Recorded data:
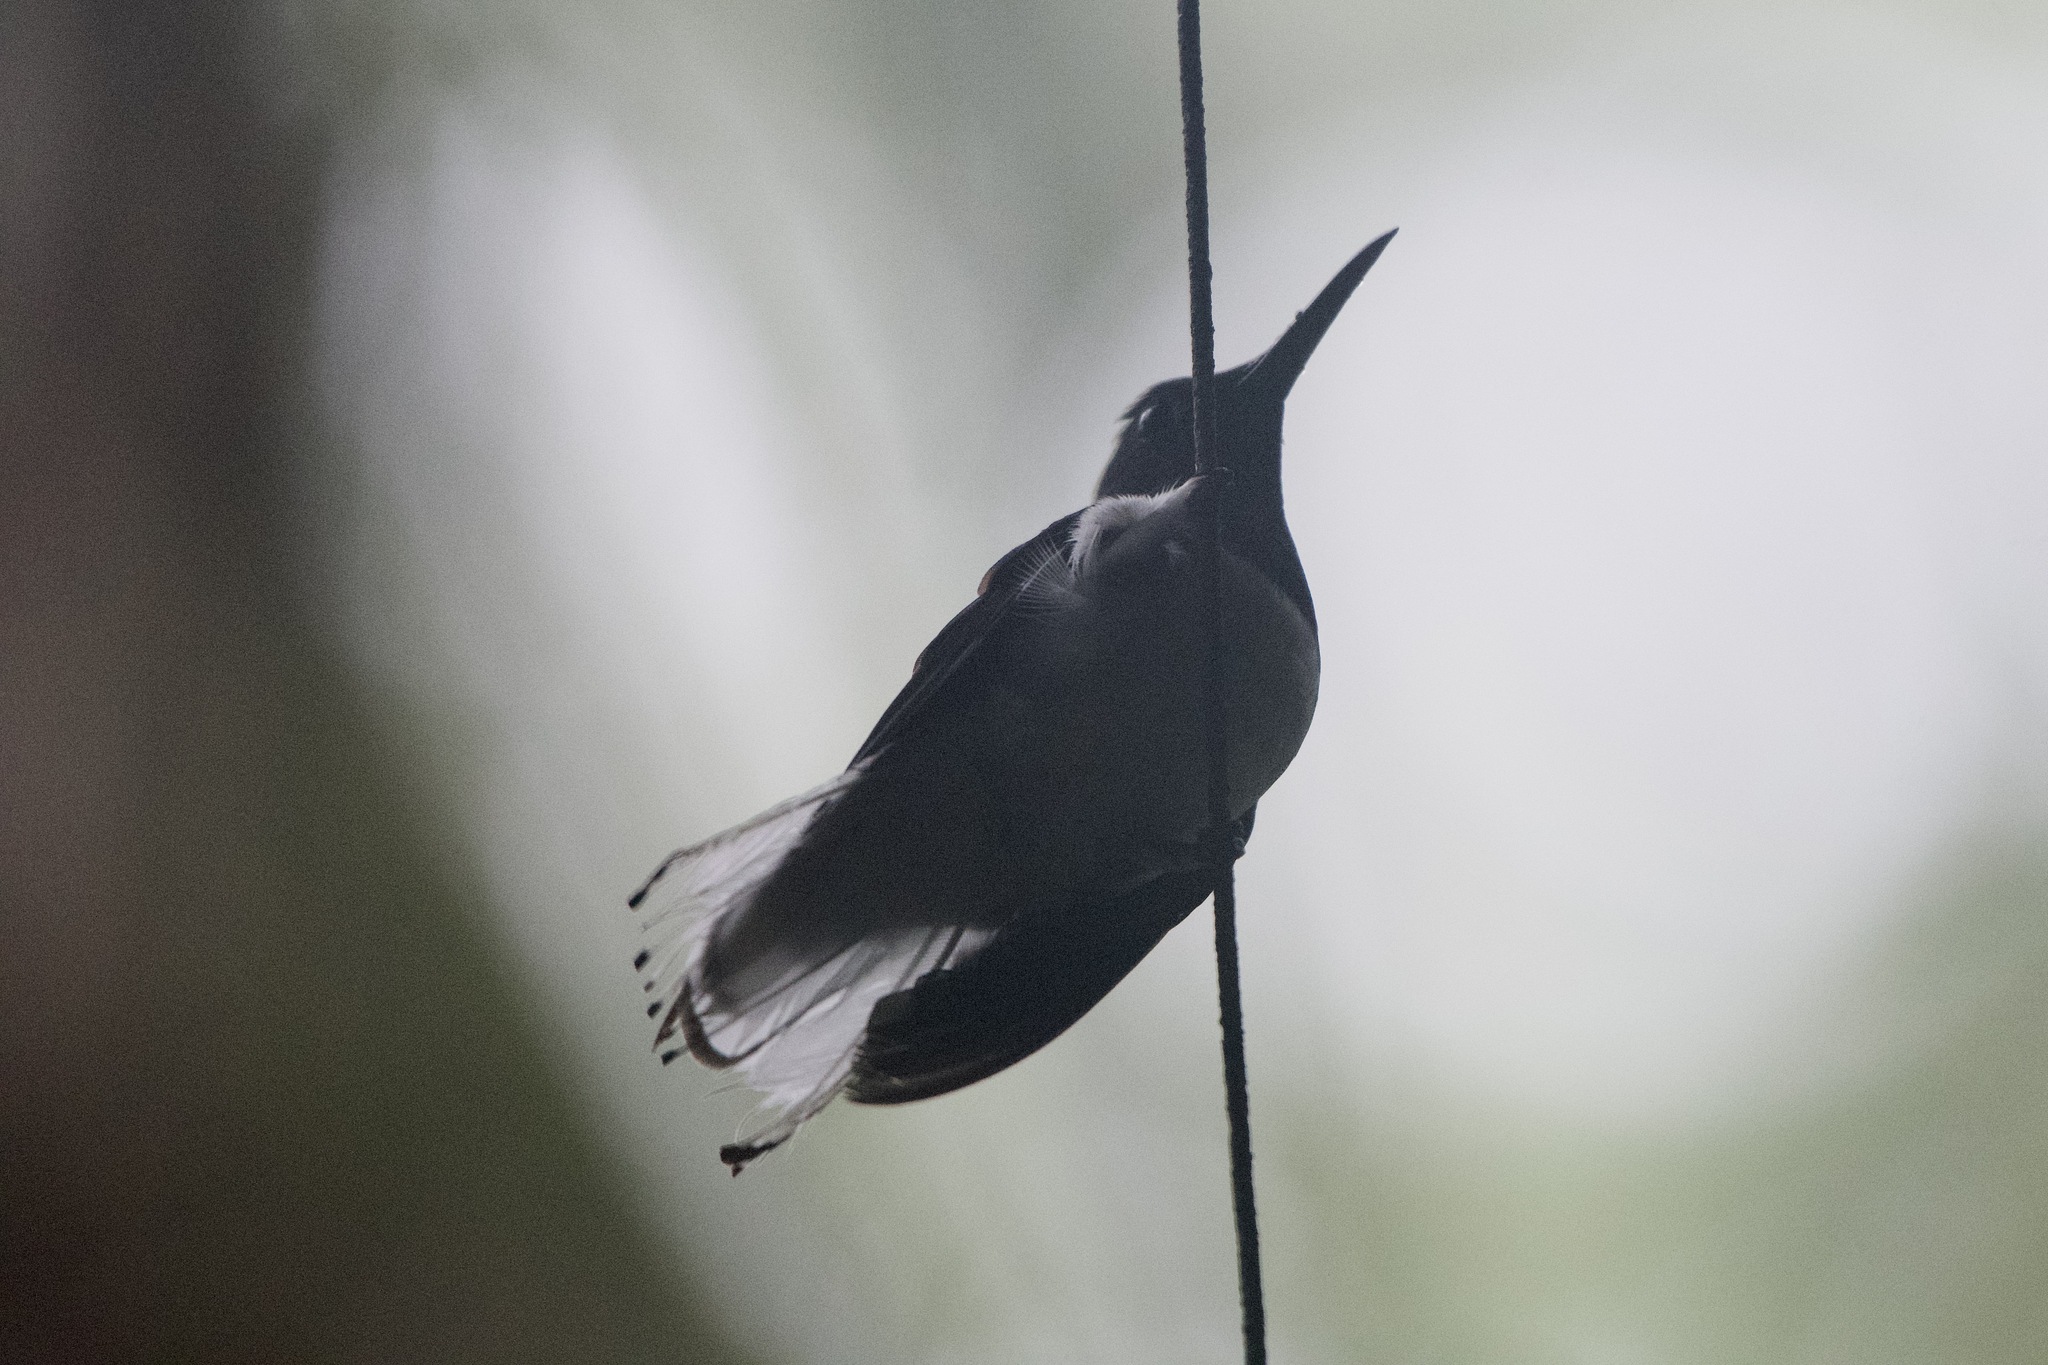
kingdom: Animalia
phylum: Chordata
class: Aves
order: Apodiformes
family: Trochilidae
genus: Florisuga
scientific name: Florisuga mellivora
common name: White-necked jacobin
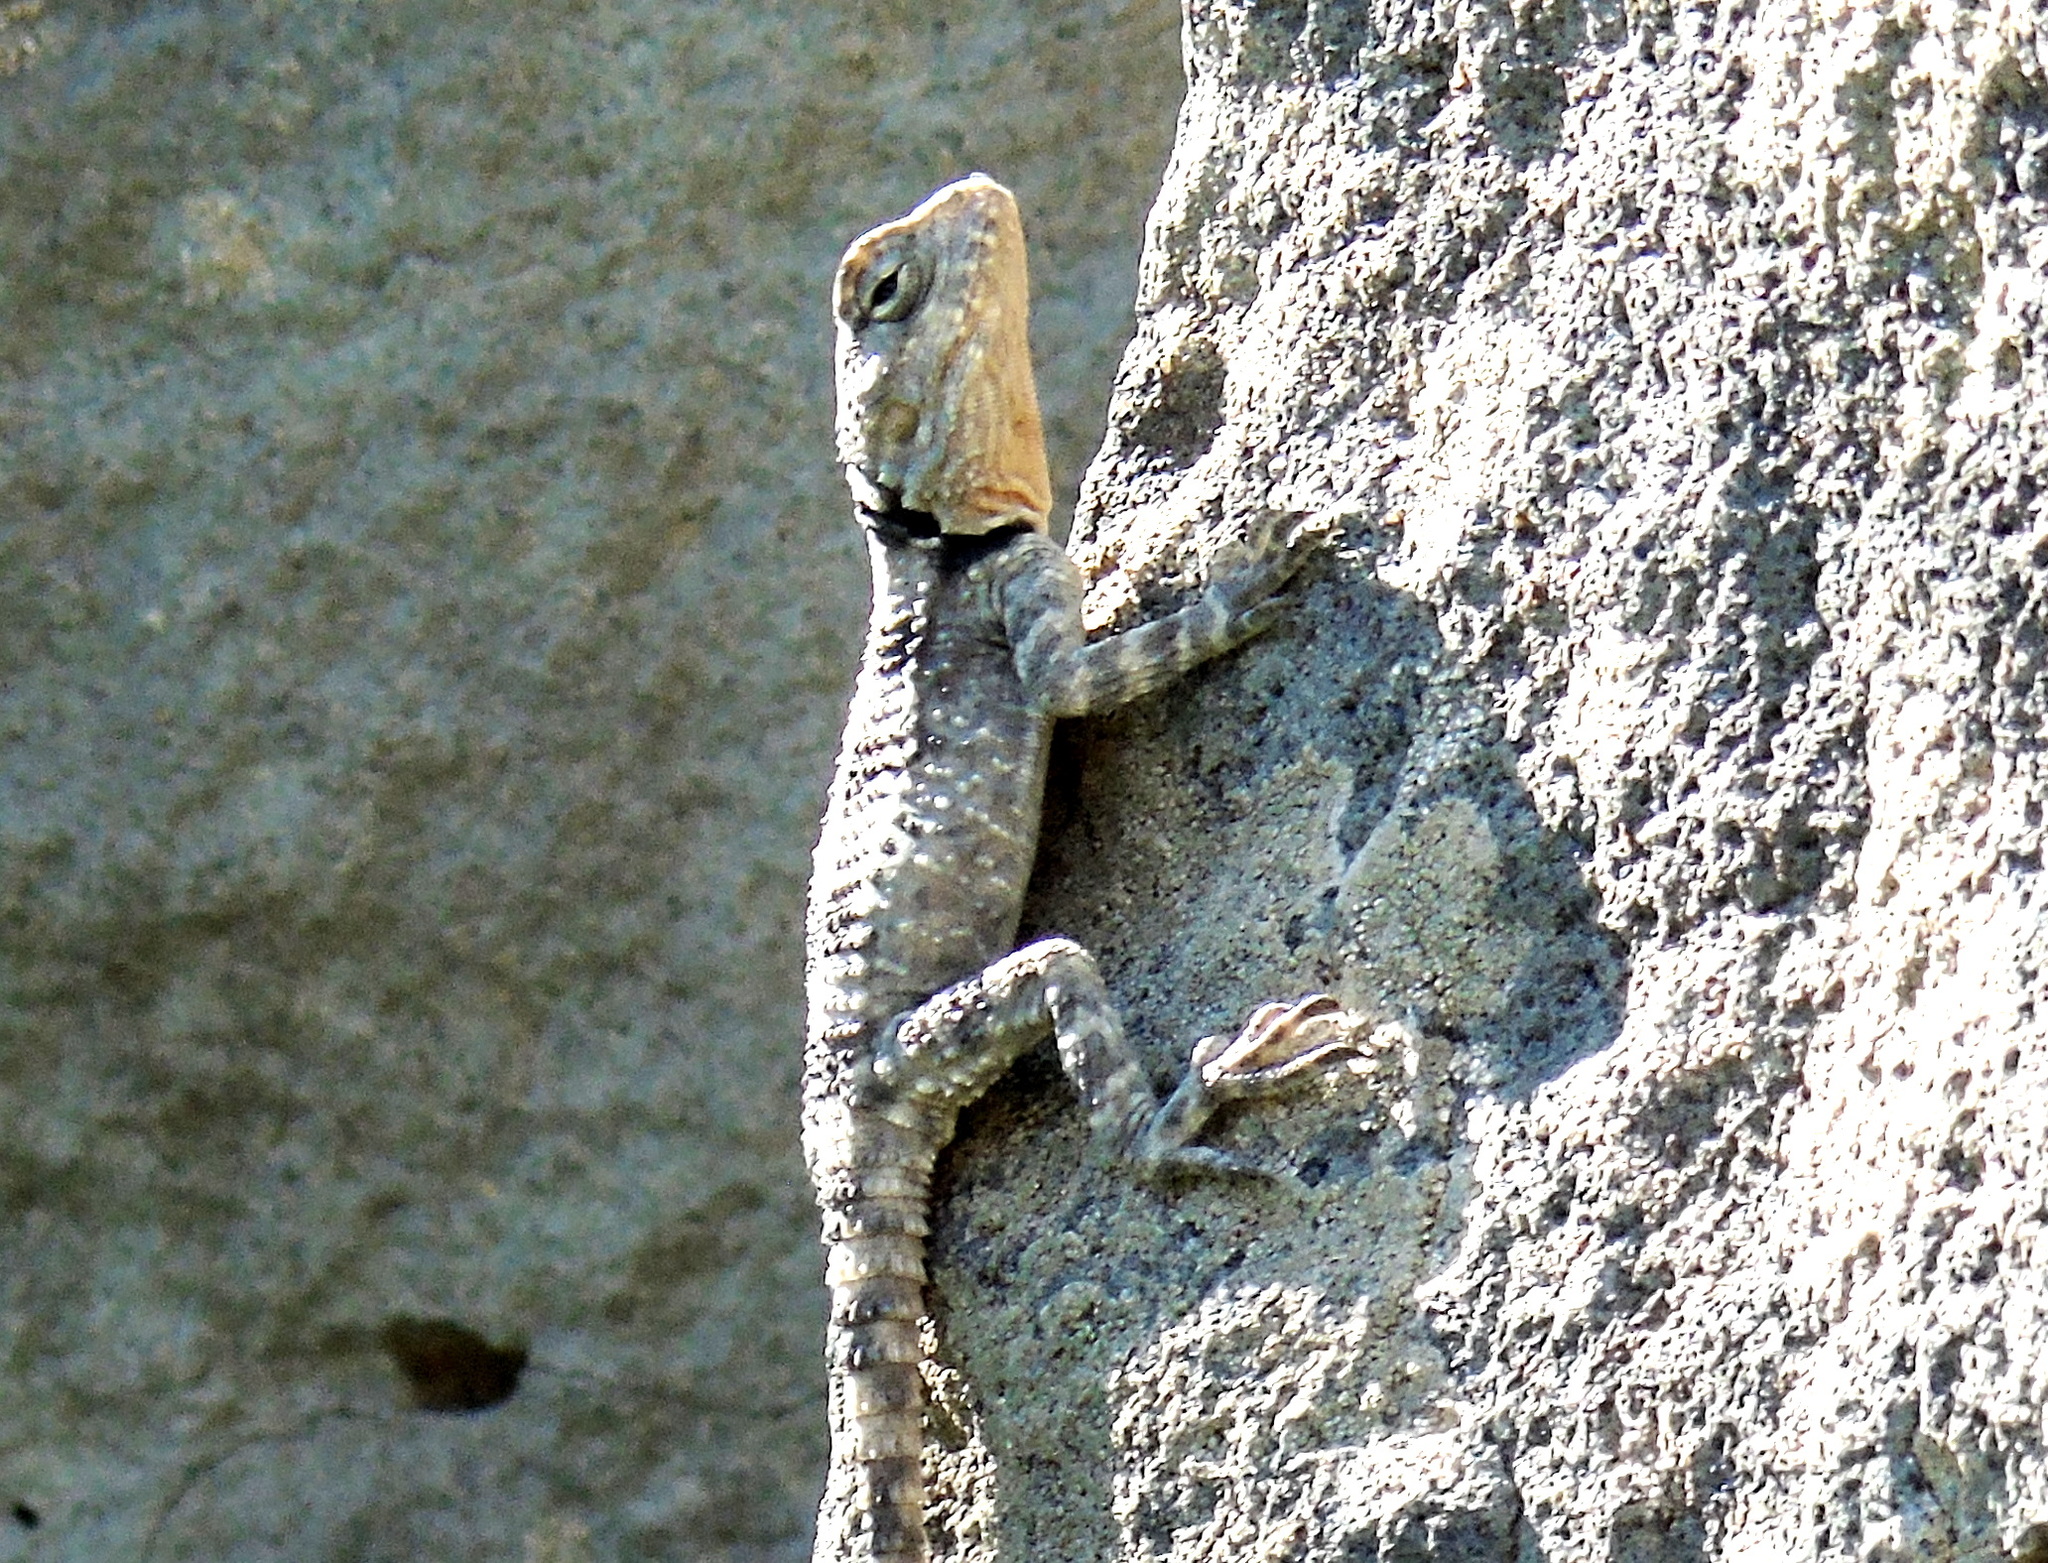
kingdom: Animalia
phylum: Chordata
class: Squamata
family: Agamidae
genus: Stellagama
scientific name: Stellagama stellio
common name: Starred agama
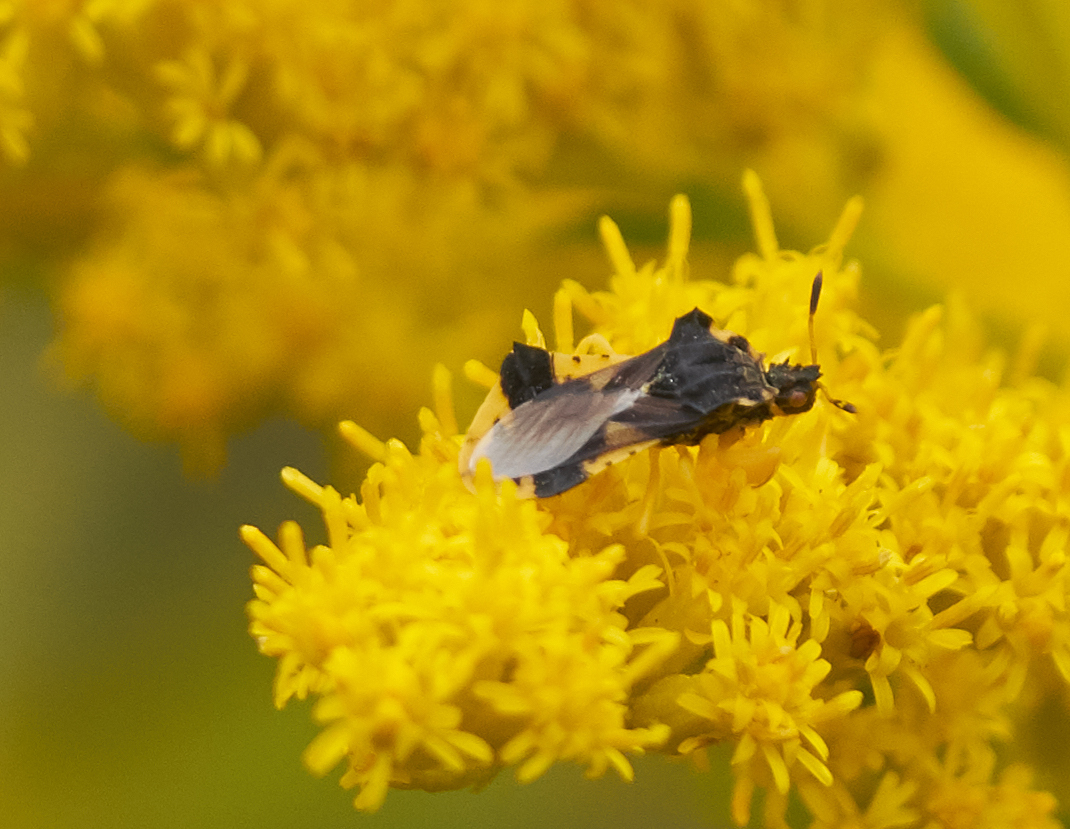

> _WORK TO BE COMPLETED_:
Edit the listing above so that every occurrence of "common name" becomes "vernacular name", leaving all other lines untouched. Omit the pictures from your answer.

> _RESULT_:
kingdom: Animalia
phylum: Chordata
class: Aves
order: Apodiformes
family: Trochilidae
genus: Florisuga
scientific name: Florisuga mellivora
vernacular name: White-necked jacobin
kingdom: Animalia
phylum: Chordata
class: Squamata
family: Agamidae
genus: Stellagama
scientific name: Stellagama stellio
vernacular name: Starred agama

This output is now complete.